[Camera intrinsics data]
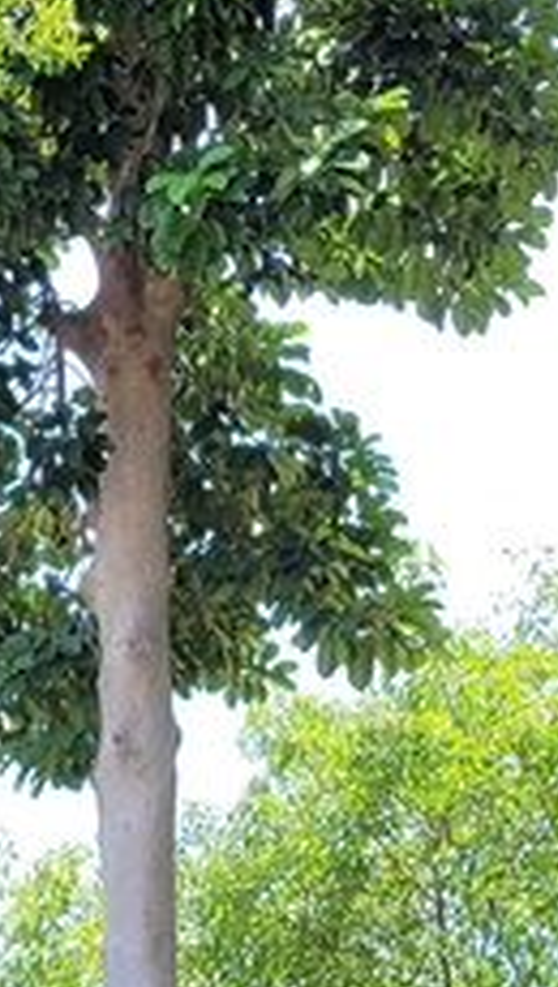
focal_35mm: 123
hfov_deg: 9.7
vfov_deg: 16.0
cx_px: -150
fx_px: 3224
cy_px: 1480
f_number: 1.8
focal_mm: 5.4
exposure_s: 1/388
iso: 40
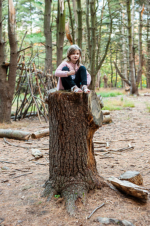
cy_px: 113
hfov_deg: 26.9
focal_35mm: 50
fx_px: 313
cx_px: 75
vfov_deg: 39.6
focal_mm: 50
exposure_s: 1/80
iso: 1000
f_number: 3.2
...
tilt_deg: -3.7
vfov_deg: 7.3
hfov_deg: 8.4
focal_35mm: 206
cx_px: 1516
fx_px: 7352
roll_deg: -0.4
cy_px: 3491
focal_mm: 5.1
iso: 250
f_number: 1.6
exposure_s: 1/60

DIRECTIONS FOR THIS TASK: Above are records; repeat only the lines starting at the line with "focal_35mm: 206" and ending at the line with "exposure_s: 1/60", exactly as they appear, both included.

RESPONSE AREA:
focal_35mm: 206
cx_px: 1516
fx_px: 7352
roll_deg: -0.4
cy_px: 3491
focal_mm: 5.1
iso: 250
f_number: 1.6
exposure_s: 1/60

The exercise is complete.